Several people asked me about the odd phenomenon that in these here parts sunrise gets later each day until early January even though the days themselves get longer after the winter solstice.
From EarthSky: The winter solstice always brings the shortest day to the Northern Hemisphere and the longest day to the Southern Hemisphere. But, the tardiest sunrise doesn’t coincide with the day on which the sun is above the horizon for the shortest time, least daylight hours; similarly, the latest sunsets don’t happen on the day of greatest daylight.
Why is this? The main reason is that the Earth’s rotational axis is tilted to the plane of our orbit around the sun. If it were perpendicular to the orbital plane we wouldn’t perceive this discrepancy.

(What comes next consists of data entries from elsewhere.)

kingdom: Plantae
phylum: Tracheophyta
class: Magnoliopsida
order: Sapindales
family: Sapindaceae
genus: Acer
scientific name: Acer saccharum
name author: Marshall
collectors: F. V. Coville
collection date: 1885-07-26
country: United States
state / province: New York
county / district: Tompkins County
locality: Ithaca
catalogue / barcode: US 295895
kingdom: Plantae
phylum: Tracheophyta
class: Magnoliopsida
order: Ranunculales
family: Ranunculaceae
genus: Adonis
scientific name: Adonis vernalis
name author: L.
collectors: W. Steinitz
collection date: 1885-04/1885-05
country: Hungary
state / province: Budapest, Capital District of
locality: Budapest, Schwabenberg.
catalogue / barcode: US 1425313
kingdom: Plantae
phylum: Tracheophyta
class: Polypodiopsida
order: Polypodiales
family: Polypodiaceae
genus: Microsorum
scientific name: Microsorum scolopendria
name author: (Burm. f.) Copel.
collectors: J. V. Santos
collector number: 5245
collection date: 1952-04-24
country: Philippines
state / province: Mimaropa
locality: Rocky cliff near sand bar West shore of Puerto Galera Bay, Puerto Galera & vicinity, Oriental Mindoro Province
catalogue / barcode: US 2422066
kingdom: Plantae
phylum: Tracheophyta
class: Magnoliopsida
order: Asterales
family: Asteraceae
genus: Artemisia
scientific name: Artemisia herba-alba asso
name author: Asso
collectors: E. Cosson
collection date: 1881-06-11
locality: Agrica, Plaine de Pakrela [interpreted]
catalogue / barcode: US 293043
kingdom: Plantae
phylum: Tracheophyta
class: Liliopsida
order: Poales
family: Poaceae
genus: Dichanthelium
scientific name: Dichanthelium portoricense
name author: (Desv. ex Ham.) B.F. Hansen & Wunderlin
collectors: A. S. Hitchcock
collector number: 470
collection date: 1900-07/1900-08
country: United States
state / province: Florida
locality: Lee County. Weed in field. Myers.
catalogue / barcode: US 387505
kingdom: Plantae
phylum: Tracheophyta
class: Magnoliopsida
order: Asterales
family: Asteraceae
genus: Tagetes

A secondary reason is that the Earth’s orbit is eccentric (an ellipse, like a squashed circle, with the centre of the sun slightly off its centre), Earth travels fastest in January and slowest in July. Clock time gets a bit out of sync with sun time – by about 30 seconds each day for several weeks around the winter solstice. Adapted from Latest sunrises for mid-northern latitudes in early January.
Additionally, says Royal Museums Greenwich, the longest natural day is about 51 seconds longer than the shortest. But, for clocks to be useful, days need to be fixed in length. We fix them on the average, or mean, length of a natural day (hence Greenwich Mean Time). By averaging out the length of each day like this, the clock time at which the sun reaches its highest point slowly drifts back and forth as the months progress. There is a knock-on effect on the times of sunrise and sunset. The earliest sunrise occurs a number of days before the longest day and the latest a number of days after the shortest.